**Directions for this task:** Print again, word for word, all of the records below, and leave the pictures out.

Minified JSON responses:
════
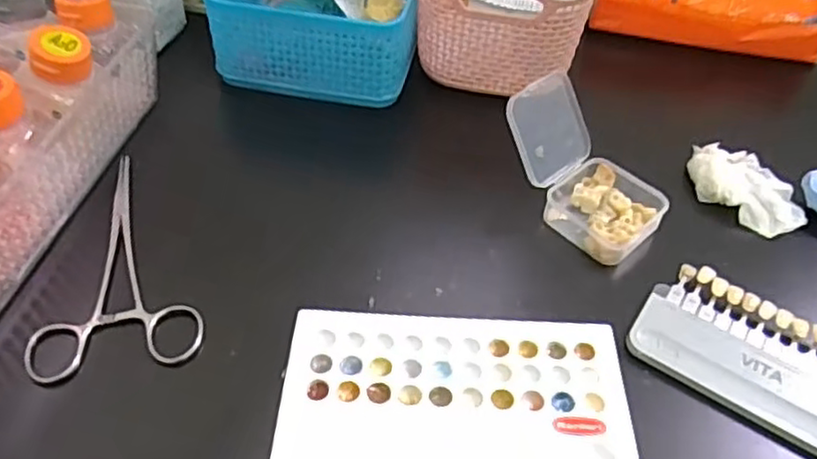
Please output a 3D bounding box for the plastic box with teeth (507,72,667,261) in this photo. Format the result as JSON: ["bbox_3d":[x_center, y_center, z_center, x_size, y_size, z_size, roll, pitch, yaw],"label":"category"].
[{"bbox_3d":[0.100,-0.037,0.383,0.062,0.058,0.094,-30,56,-28],"label":"plastic box with teeth"}]

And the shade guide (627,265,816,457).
[{"bbox_3d":[0.185,0.069,0.327,0.143,0.010,0.067,28,51,21],"label":"shade guide"}]

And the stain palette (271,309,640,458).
[{"bbox_3d":[0.021,0.080,0.303,0.151,0.011,0.094,3,47,-1],"label":"stain palette"}]

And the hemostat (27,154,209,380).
[{"bbox_3d":[-0.152,0.014,0.357,0.077,0.009,0.140,-10,48,-13],"label":"hemostat"}]

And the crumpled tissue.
════
**Response to the exercise:**
Please output a 3D bounding box for the plastic box with teeth (507,72,667,261) in this photo. Format the result as JSON: ["bbox_3d":[x_center, y_center, z_center, x_size, y_size, z_size, roll, pitch, yaw],"label":"category"].
[{"bbox_3d":[0.100,-0.037,0.383,0.062,0.058,0.094,-30,56,-28],"label":"plastic box with teeth"}]

And the shade guide (627,265,816,457).
[{"bbox_3d":[0.185,0.069,0.327,0.143,0.010,0.067,28,51,21],"label":"shade guide"}]

And the stain palette (271,309,640,458).
[{"bbox_3d":[0.021,0.080,0.303,0.151,0.011,0.094,3,47,-1],"label":"stain palette"}]

And the hemostat (27,154,209,380).
[{"bbox_3d":[-0.152,0.014,0.357,0.077,0.009,0.140,-10,48,-13],"label":"hemostat"}]

And the crumpled tissue.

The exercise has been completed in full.